I stared at those two little specks on that tiny screen forever. Really, it was out of complete disbelief. I thought that maybe, if I kept staring at the two little dots my brain would catch up to my current reality. Eventually. However, it was also my shameless attempt to keep my eye on the fetus' and, you know, not "lose them" again.
"Don't Cry. Don't Cry. Keep It Together. Don't Cry."
This is an exercise in futility, my friends. However, it's a valiant one and one that I have definitely tried a time or two (or seven).
"Do You Think They'll Let Me Take An Extra 20 Or 30 Pictures Home?'
While I didn't say this thought out loud, I did, eventually, make this request. I have no shame, what can I say. I wanted all the pictures. I wanted to laminate them and pass them out as business cards. "Look guys, I'm in the business of baby-making, now. My body is literally working as we speak." I was so excited (and scared and overwhelmed and did I mention scared?) that the more pictures I had, the more real my pregnancy felt.
"I Already Owe My Mom So Many Apologies..."
The list just kept growing throughout my pregnancy (sorry for the constant morning sickness and fatigue, mom) and labor and delivery (so sorry for the pain) and now that I'm a mom (sorry for everything). However, it didn't take very long for me to realize that I would be apologizing to my mother for a very, very long time.
"Wow, This Is Really Happening"
Even if your pregnancy was part of your plan and something you've been working hard at experiencing, it can be a surreal moment. My pregnancy was a complete surprise and not at all planned, so my brain needed a while to catch up with the situation at hand. It was just, well, unbelievable.
"Please Don't Let Anything Bad Happen"
If you're one of the 1 in 4 women who will experience a pregnancy loss or miscarriage in her lifetime, that first ultrasound can be just as anxiety-inducing as it is exciting. You want to feel nothing but absolute joy and bask in that moment, but the fear that something will go "wrong" creeps it's way into the corner of your brain and threatens to ruin your day. It's normal. It's natural. Hell, you're human; there's no way you can help it.
"Oh No, We're Going To Listen To The Heartbeat Now..."
While I was exciting to listen to the heartbeats, I also just knew I was going to lose my sh*t and cry like I've never cried before. Crying in front of total strangers isn't necessarily my "thing," so I wasn't too thrilled for the emotional rollercoaster I was getting strapped in for.
"...Don't Cry. Don't Cry. Keep It Together. Don't Cry."
Seriously. All. Freakin'. Appointment. Long.
"That Is The Best Sound I've Ever Heard"
The sound of those heartbeats.
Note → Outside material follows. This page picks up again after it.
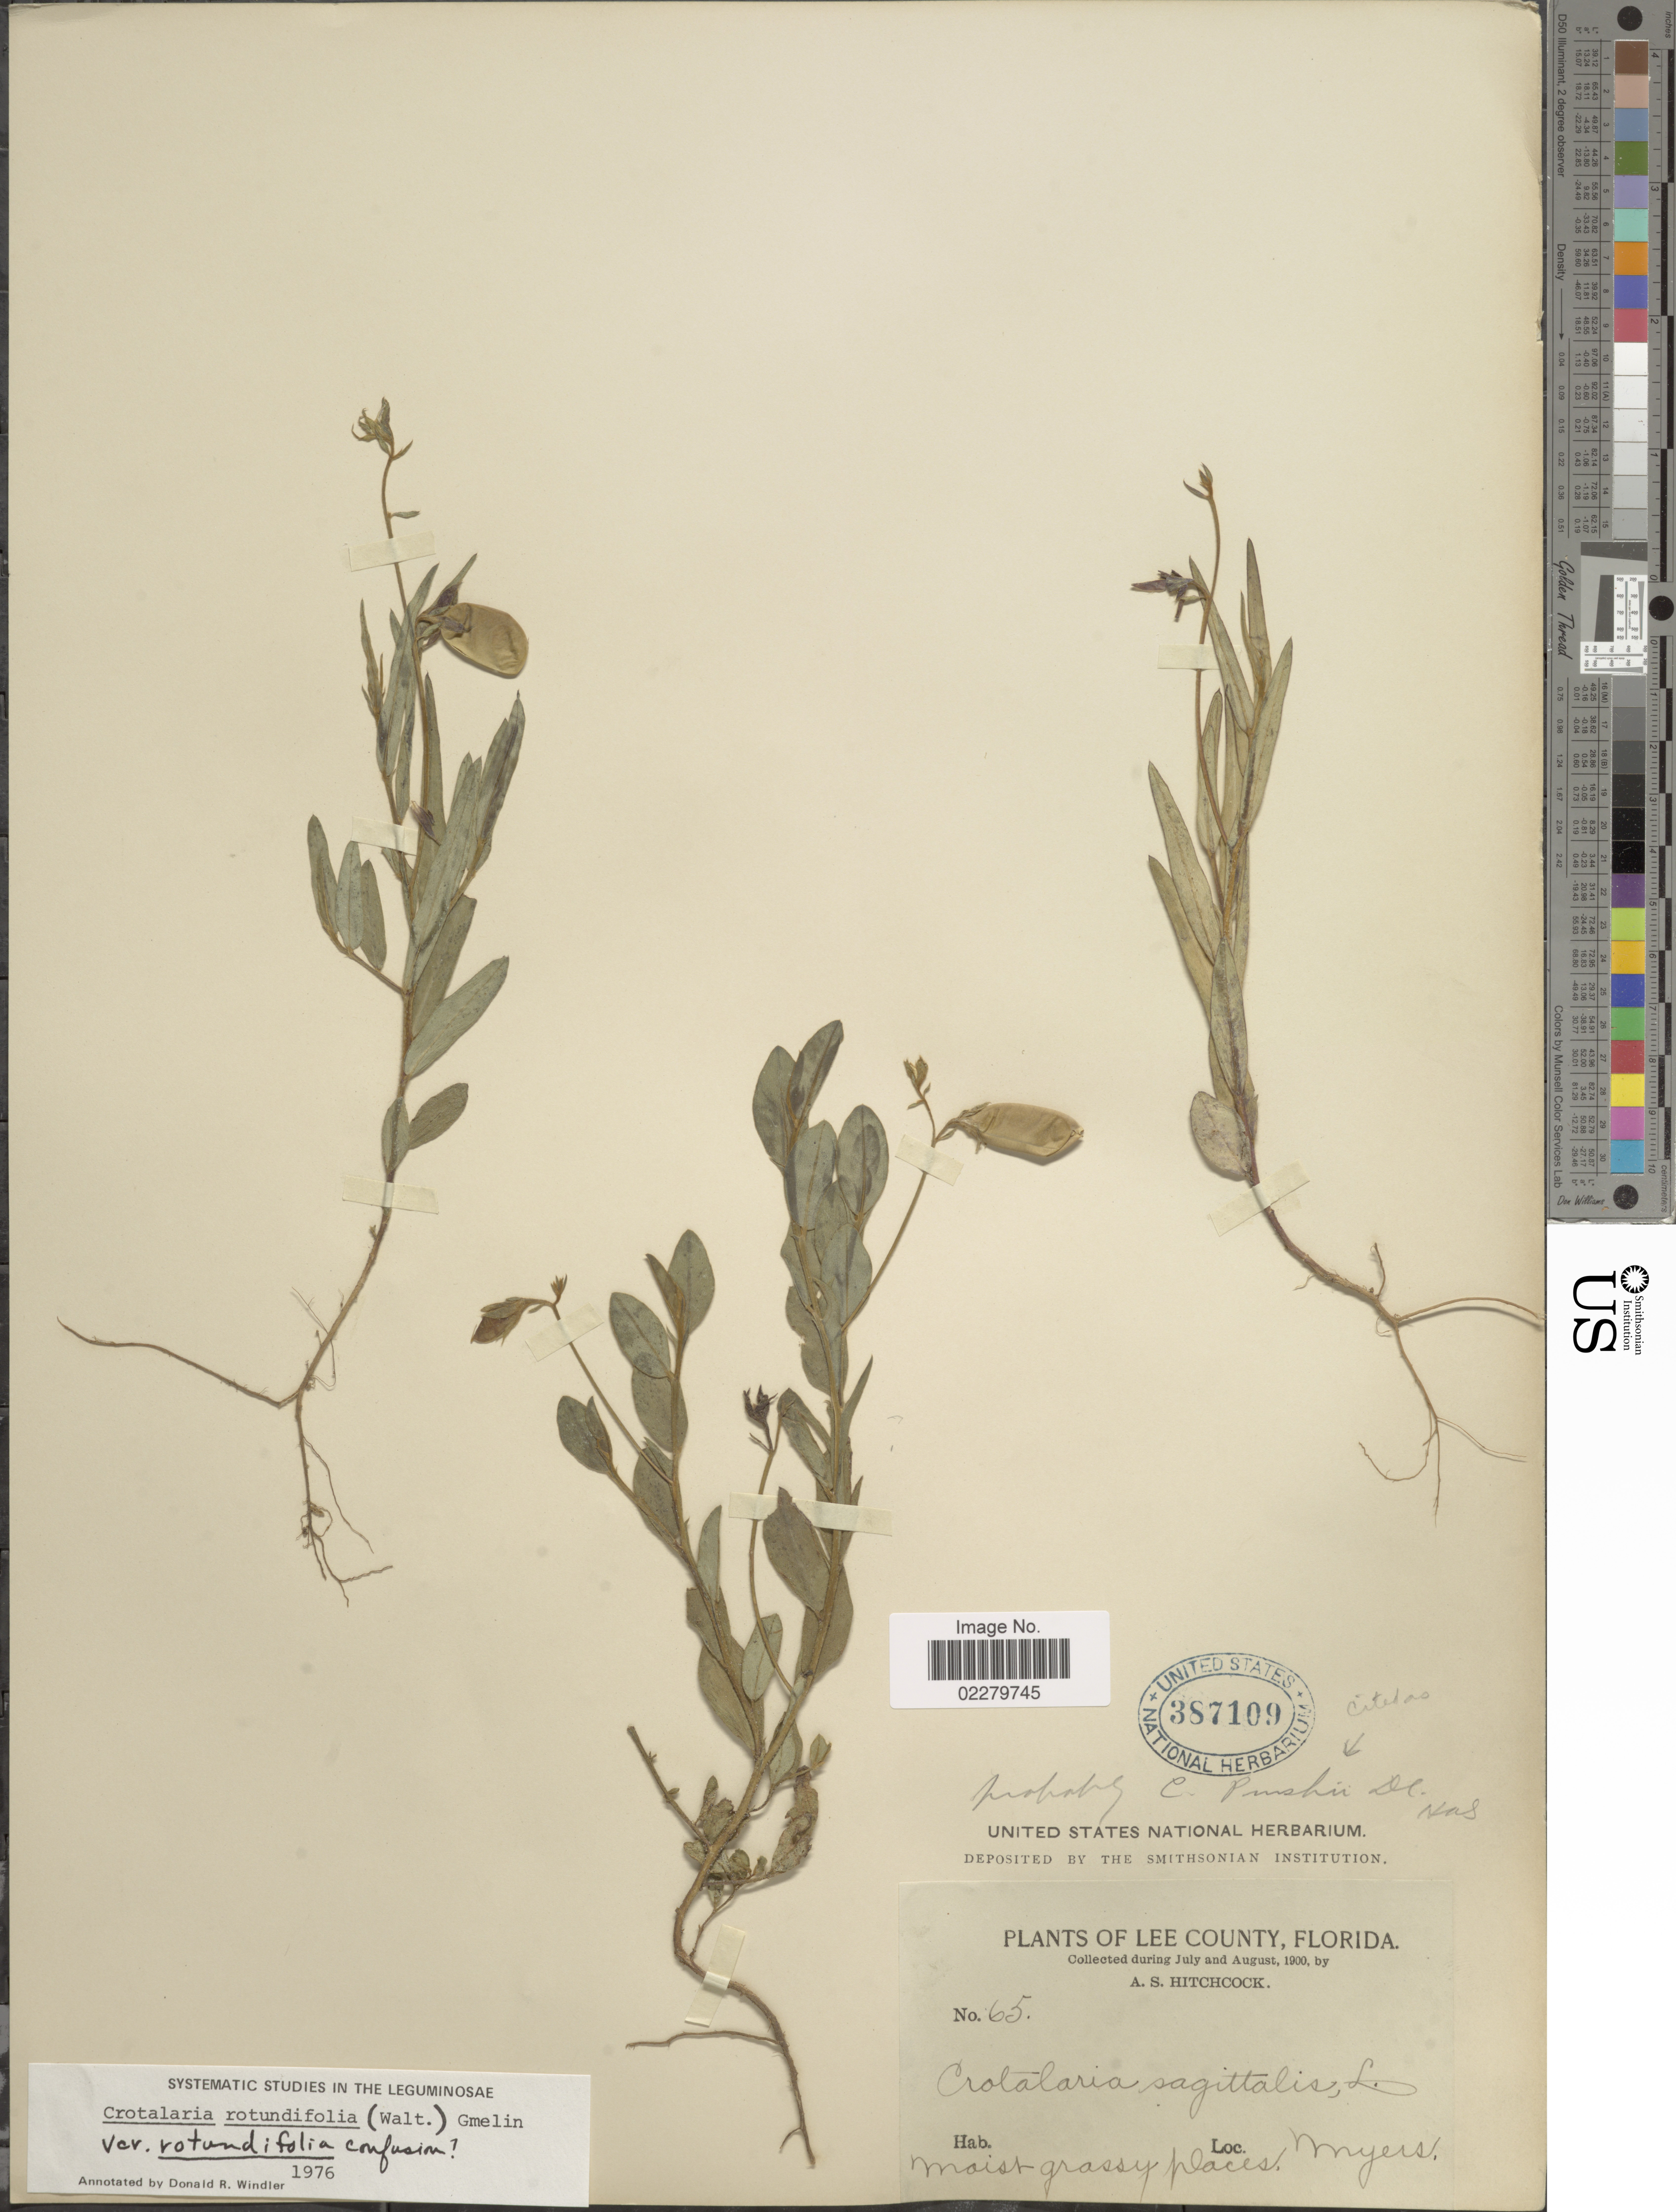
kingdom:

I mean, wow. It was incredible. It was unbelievable, yet there they were; beating in rapid succession and creating a sound I didn't know I needed to hear. It's magic, you guys. Just magic.
"Ultrasound Techs Are Emotional Terrorists"
I love you, ultrasound technicians, but you guys are emotional terrorists. I mean, dear baby Jesus, you should come with a warning. Something like, "Will use gross gel to make you cry a bucket of happy/nervous/scared/excited tears. Proceed with caution."